Tyrn Flowers

Personal information
- Born: January 17, 1998 (age 28) Waterbury, Connecticut, U.S.
- Listed height: 6 ft 9 in (2.06 m)
- Listed weight: 200 lb (91 kg)

Career information
- High school: Sacred Heart (Waterbury, Connecticut)
- College: UMass (2016–2017); LIU (2018–2022);
- NBA draft: 2022: undrafted
- Playing career: 2022–present
- Position: Power forward / center

Career history
- 2022: Ontario Clippers
- 2023: Sheffield Sharks
- 2023: Svendborg Rabbits
- 2023–2026: AEL Limassol
- 2026-: Keravnos B.C.

Career highlights
- First-team All-NEC (2022); 2× Second-team All-NEC (2020, 2021); Third-team All-NEC (2019);

= Tyrn Flowers =

American basketball player

Tyrn Bryan Flowers (born January 17, 1998) is an American professional basketball player. He played college basketball for the Long Island University.

==Early life and high school==
Flowers attended Sacred Heart High School in Waterbury, Connecticut, where he was a 3-star recruit according to ESPN and 247Sports. He was number 4 in his recruiting class in Connecticut, number 45 small forward, number 54 in the Northeast region. He played AAU for NY RENS basketball.

In April 2016, Flowers committed to University of Massachusetts Amherst He chose them over Boston College, Maryland, and Providence College.

==College career==

=== University of Massachusetts Amherst (2016–2017) ===
As a freshman at University of Massachusetts Amherst, he made 33 appearances and started five games. He averaged 4.5 points and 2.6 rebounds per game.

=== Long Island University (2018–2022) ===
Flowers transferred to Long Island University (LIU) and sat out the season due to NCAA transfer rules.

During the 2018–2019 season, Flowers was third-team All-NEC. He started all 32 games. He set new career highs in every single category including points, rebounds, assists, and blocks. He finished the year with 13.7 points per game.

During the 2019–2020 season, Flowers was second-team All-NEC. He appeared in 33 games and started in 32. He averaged 14.3 points, 9.6 rebounds and 2 assists per game. He led the team in rebounds and second in scoring.

On February 8, 2020, Flowers scored 25 points and grabbed 27 rebounds in a game, breaking the single-game rebound record of 26 set by Carey Scurry in 1983.

During the 2020–2021 season, he started every game and averaged 17.3 points, 8.4 rebounds and 3.5 assists per game. He scored in double figures in all but one game.

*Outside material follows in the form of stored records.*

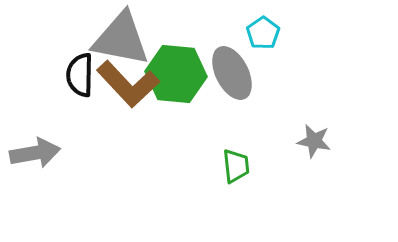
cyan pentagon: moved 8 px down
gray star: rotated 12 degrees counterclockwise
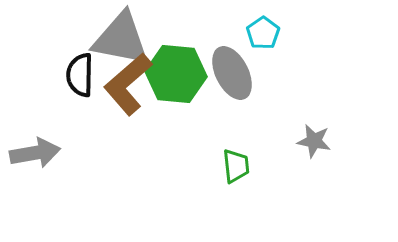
brown L-shape: rotated 92 degrees clockwise
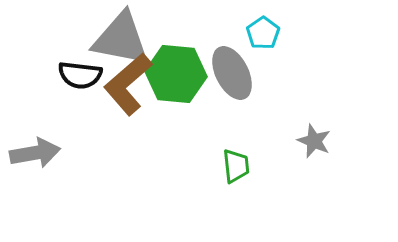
black semicircle: rotated 84 degrees counterclockwise
gray star: rotated 12 degrees clockwise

During the 2021–2022 season, Flowers was First Team All-NEC and NABC Division I All-District. He started in 29 games. He averaged 19.2 points, 7.8 rebounds and 3.2 assists per game. Flowers led the team in scoring, rebounds, three-point percentage, and free throw percentage.

On April 27, 2022, Flowers was named the Male Athlete of the Year at the 2022 LIU Athletic Awards.

==Professional career==

===Wisconsin Herd (2022)===
Flowers was drafted by the Wisconsin Herd in the first round as the 23rd pick. On October 28, 2022, his contract was placed on waivers.

===Ontario Clippers (2022)===
On November 27, 2022, the Ontario Clippers claimed Flowers from the player pool. On December 6, 2022, the Clippers placed his contract on waivers.

===Sheffield Sharks (2023)===
In January 2023, Flowers signed with the Sheffield Sharks of the Super League Basketball.

===Svendborg Rabbits (2023)===
On August 22, 2023, Flowers signed a two-year deal with Svendborg Rabbits of the Basketligaen. However, Rabbits management terminated the contract on November 2, 2023, due to what was termed unprofessional behavior. He had played seven games with the Rabbits.

===AEL Limassol (2023–2025)===
On November 20, 2023, Flowers signed with AEL Limassol B.C. On August 17, 2024, he signed a two-year contract renewal.

On October 22, 2024, Flowers received a Hoops Agents Player of the Week award for Round 2. He had 33 points and 8 rebounds. On December 11, 2024, Flowers received a Hoops Agents Player of the Week award for Round 7. He had a double-double of 40 points and 12 rebounds. On December 23, 2024, Flowers received a Hoops Agents Player of the Week award for Round 10. He had a double-double of 31 points and 21 rebounds.